DOKUMENT ZUM HANDEL IN DER GEMEINSCHAFT
Lieferantenerklärung nach EG Verordnung 1207/2001
Lieferantenerklärungen sind Nachweise, mit denen ein Lieferant Angaben über die Eigenschaft der gelieferten Waren hinsichtlich der Einhaltung von Präferenzursprungsregeln der Gemeinschaft macht.

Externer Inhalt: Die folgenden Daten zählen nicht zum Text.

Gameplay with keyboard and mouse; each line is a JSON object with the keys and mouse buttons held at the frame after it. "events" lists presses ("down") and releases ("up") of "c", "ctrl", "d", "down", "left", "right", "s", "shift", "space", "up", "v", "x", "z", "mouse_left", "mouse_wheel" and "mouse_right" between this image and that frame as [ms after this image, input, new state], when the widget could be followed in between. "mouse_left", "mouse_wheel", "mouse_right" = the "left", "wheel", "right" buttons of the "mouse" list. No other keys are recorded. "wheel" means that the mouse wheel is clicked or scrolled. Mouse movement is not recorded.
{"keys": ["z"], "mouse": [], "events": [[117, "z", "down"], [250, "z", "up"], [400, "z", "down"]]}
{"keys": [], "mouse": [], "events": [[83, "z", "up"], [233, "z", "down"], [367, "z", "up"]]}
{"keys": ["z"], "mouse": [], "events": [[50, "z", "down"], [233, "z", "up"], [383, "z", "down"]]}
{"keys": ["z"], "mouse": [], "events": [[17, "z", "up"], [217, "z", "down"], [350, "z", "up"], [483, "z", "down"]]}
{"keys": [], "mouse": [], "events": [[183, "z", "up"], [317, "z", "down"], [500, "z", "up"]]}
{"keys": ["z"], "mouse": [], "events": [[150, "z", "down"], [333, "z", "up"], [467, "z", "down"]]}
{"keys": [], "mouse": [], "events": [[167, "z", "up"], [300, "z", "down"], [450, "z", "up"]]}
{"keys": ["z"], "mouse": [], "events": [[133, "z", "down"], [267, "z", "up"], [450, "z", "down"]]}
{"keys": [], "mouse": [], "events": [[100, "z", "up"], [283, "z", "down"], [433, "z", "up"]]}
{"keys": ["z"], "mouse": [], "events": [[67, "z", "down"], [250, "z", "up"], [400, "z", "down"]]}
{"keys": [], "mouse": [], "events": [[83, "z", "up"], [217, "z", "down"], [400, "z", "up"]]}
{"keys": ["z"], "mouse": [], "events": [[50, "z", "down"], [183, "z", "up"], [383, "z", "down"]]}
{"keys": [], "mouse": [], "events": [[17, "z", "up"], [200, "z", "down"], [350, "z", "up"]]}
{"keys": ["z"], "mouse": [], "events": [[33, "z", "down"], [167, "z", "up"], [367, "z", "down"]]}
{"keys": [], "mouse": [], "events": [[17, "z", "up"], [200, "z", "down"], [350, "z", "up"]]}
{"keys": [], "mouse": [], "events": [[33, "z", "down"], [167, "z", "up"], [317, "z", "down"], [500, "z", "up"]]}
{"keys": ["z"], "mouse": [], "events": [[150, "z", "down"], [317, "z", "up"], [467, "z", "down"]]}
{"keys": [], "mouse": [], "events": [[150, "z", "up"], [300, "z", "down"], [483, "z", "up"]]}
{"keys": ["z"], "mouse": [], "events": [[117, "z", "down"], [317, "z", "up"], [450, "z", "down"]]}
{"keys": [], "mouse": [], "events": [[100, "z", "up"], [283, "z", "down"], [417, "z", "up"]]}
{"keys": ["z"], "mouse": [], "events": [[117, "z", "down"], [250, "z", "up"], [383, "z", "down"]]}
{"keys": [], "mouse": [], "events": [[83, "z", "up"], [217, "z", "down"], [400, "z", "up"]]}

Diese Erklärungen werden von den Ausführern als Nachweismittel verwendet, insbesondere als Belege zu Anträgen auf Ausstellung der Warenverkehrsbescheinigung EUR.1 und als Grundlage für die Ausfertigung von Erklärungen auf der Rechnung.
Lieferantenerklärungen werden entweder für jede einzelne Warensendung als sogenannte Einzelerklärung oder für einen längeren Zeitraum als sogenannte Langzeit-Lieferantenerklärung abgegeben. Diese Langzeit-Lieferantenerklärung hat eine Gültigkeit von einem Jahr, gerechnet ab dem Tag ihrer Abgabe.
Der Lieferant verpflichtet sich in einer Langzeit-Erklärung, den Käufer umgehend zu unterrichten, wenn diese Erklärung für die gelieferten Waren nicht mehr gültig ist.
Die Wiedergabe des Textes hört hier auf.